I'm trying to write a tool to check if a proxy server is up and available for use. So far, I've come up with two methods in the class below (I've removed setters and getters that are superfluous to this question).
The first method uses cURL
and tries to request a page via the proxy, the second tool uses fsockopen
and just tries to open a connection to the proxy.
class ProxyList {
/**
* You could set this to localhost, depending on your environment
* @var string The URL that the proxy validation method will use to check proxies agains
* @see ProxyList::validate()
*/
const VALIDATION_URL = "http://m.www.yahoo.com/robots.txt";
const TIMEOUT = 3;
private static $valid = array(); // Checked and valid proxies
private $proxies = array(); // An array of proxies to check
public function validate($useCache=true) {
$mh = curl_multi_init();
$ch = null;
$handles = array();
$delay = count($this->proxies) * 10000;
$running = null;
$proxies = array();
$response = null;
foreach ( $this->proxies as $p ) {
// Using the cache and the proxy already exists?
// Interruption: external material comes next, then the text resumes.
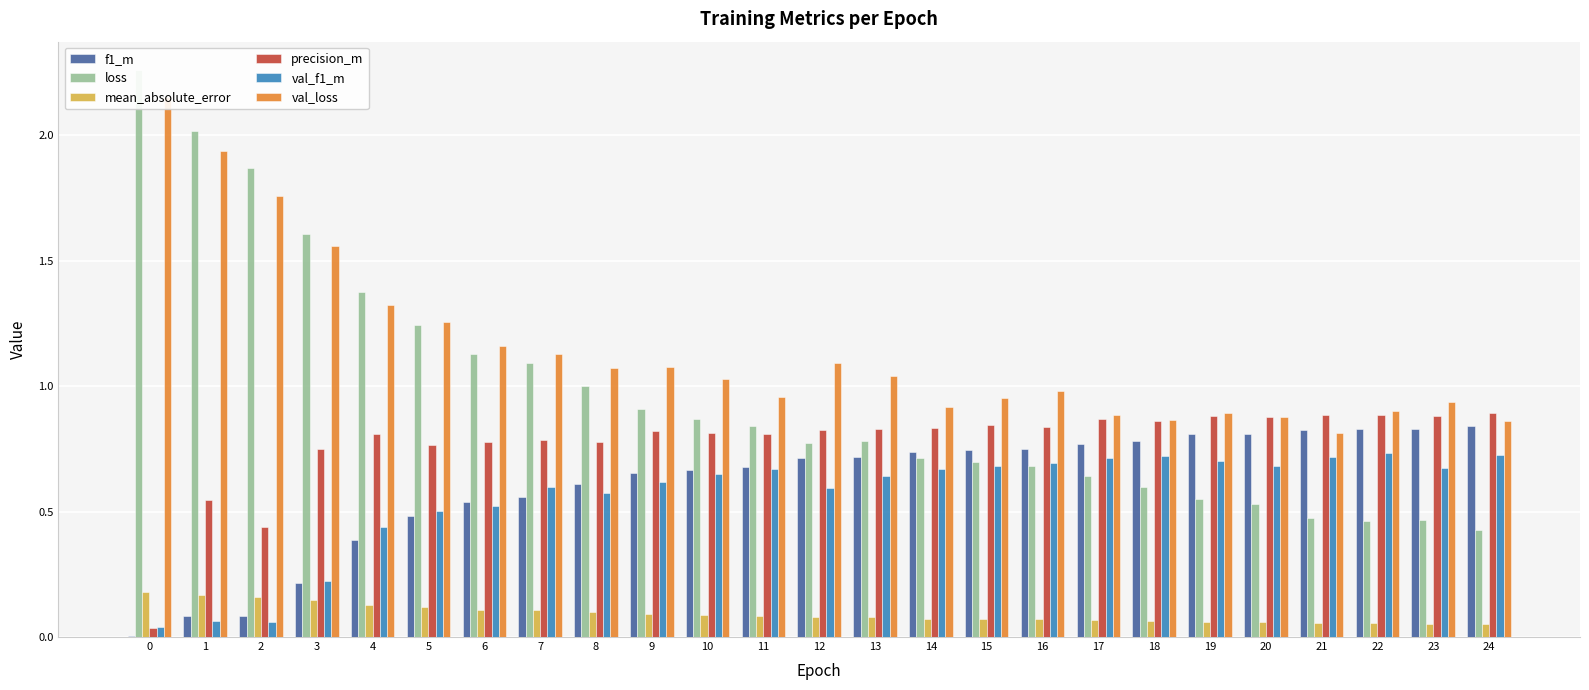

How many bars are there in total?

150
Skip the rest of this crap
if ( $useCache && !empty(self::$valid[$p]) ) {
$proxies[] = $p;
continue;
}
$ch = curl_init();
curl_setopt($ch, CURLOPT_HTTP_VERSION, CURL_HTTP_VERSION_1_1);
curl_setopt($ch, CURLOPT_URL, self::VALIDATION_URL);
curl_setopt($ch, CURLOPT_HTTPPROXYTUNNEL, true);
curl_setopt($ch, CURLOPT_PROXY, $p);
curl_setopt($ch, CURLOPT_NOBODY, true); // Also sets request method to HEAD
curl_setopt($ch, CURLOPT_HEADER, false);
curl_setopt($ch, CURLOPT_FOLLOWLOCATION, true);
curl_setopt($ch, CURLOPT_TIMEOUT, self::TIMEOUT);
curl_multi_add_handle($mh, $ch);
$handles[$p] = $ch;
}
// Execute the multi-handle
do {
curl_multi_exec($mh, $running);
usleep($delay);
} while ( $running );
// Get the results of the requests
foreach ( $handles as $proxy => $ch ) {
$status = (int)curl_getinfo($ch, CURLINFO_HTTP_CODE);
// Great success
if ( $status >= 200 && $status < 300 ) {
self::$valid[$proxy] = true;
$proxies[] = $proxy;
}
else {
self::$valid[$proxy] = false;
}
// Cleanup individual handle
curl_multi_remove_handle($mh, $ch);
}
// Cleanup multiple handle
curl_multi_close($mh);
return $this->proxies = $proxies;
}
public function validate2($useCache=true) {
$proxies = array();
foreach ( $this->proxies as $proxy ) {
// Using the cache and the proxy already exists? Skip the rest of this crap
if ( $useCache && !empty(self::$valid[$proxy]) ) {
$proxies[] = $proxy;
continue;
}
list($host, $post) = explode(":", $proxy);
if ( $conn = @fsockopen($host, $post, $errno, $error, self::TIMEOUT) ) {
self::$valid[$proxy] = true;
$proxies[] = $proxy;
fclose($conn);
} else {
self::$valid[$proxy] = false;
}
}
return $this->proxies = $proxies;
}
}
So far, I prefer the cURL
method since it allows me to check large batches of proxies in parallel, which is wicked fast, instead of one at a time like fsockopen
.
I haven't done much work with proxies, so it's hard for me to tell if either of these methods are sufficient for validating that the proxy is available, or if there is a better method that I am missing.